Extract:
□ □ □ □ □ □ □
According to the National Human Genome Research Institute, synthetic biology is “a field of science that involves redesigning organisms for useful purposes by engineering them to have new abilities”. Synthetic biology has a broad range of applications, from manufacturing pharmaceuticals and other biologically active chemicals and biofuels, to accelerating the adoption of plant-based burgers (1).

At the heart of the synthetic biology revolution is the rapid technological advancement—and accompanying drop in costs—of DNA oligonucleotide synthesis. Typically, synthetic biology researchers use oligonucleotides as building blocks to assemble genes of interest that are then introduced into, and expressed by, a different organism. For example, to create the plant-based Impossible Burger, the soy leghemoglobin gene (normally found in the root nodules of leguminous plants) was synthesized and expressed in yeast cells (1). This component gives the burger its meaty flavor and appearance of “bleeding” when cooked.
□ □ □ □ □ □ □
Records supplied:
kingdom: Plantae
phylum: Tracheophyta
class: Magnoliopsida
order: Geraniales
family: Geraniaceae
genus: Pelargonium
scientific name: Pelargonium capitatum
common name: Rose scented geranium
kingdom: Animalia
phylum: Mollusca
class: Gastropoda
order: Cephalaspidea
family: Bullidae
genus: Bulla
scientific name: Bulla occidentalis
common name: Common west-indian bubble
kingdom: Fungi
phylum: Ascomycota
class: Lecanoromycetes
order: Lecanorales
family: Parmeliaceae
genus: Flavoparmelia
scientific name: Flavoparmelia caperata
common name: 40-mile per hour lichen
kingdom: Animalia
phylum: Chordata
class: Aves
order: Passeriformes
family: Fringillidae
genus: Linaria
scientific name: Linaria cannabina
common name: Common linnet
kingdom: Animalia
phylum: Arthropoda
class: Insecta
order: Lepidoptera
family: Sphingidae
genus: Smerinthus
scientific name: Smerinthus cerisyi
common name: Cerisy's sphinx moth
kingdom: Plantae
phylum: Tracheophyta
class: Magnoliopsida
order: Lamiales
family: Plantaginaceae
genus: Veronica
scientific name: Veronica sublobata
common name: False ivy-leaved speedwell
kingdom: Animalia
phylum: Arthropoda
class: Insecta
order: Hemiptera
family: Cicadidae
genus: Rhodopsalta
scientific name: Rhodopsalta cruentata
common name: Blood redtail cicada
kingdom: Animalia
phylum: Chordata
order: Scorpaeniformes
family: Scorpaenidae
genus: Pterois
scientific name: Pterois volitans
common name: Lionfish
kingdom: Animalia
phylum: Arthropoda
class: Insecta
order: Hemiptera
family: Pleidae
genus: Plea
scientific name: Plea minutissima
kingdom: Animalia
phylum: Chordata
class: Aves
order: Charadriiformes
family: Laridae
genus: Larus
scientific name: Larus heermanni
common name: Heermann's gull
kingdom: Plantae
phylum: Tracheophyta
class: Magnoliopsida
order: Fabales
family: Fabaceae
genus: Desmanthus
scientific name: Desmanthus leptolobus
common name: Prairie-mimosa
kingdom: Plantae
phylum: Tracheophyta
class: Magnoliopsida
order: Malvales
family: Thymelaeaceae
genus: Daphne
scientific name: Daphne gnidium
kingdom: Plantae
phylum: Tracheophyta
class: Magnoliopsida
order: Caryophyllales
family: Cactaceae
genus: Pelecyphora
□ □ □ □ □ □ □
Exercise goal: Could you reproduce the synthetic biology passage above word for word, starting at "According to the" and ending at "plant-based burgers (1)."?

Answer box:
According to the National Human Genome Research Institute, synthetic biology is “a field of science that involves redesigning organisms for useful purposes by engineering them to have new abilities”. Synthetic biology has a broad range of applications, from manufacturing pharmaceuticals and other biologically active chemicals and biofuels, to accelerating the adoption of plant-based burgers (1).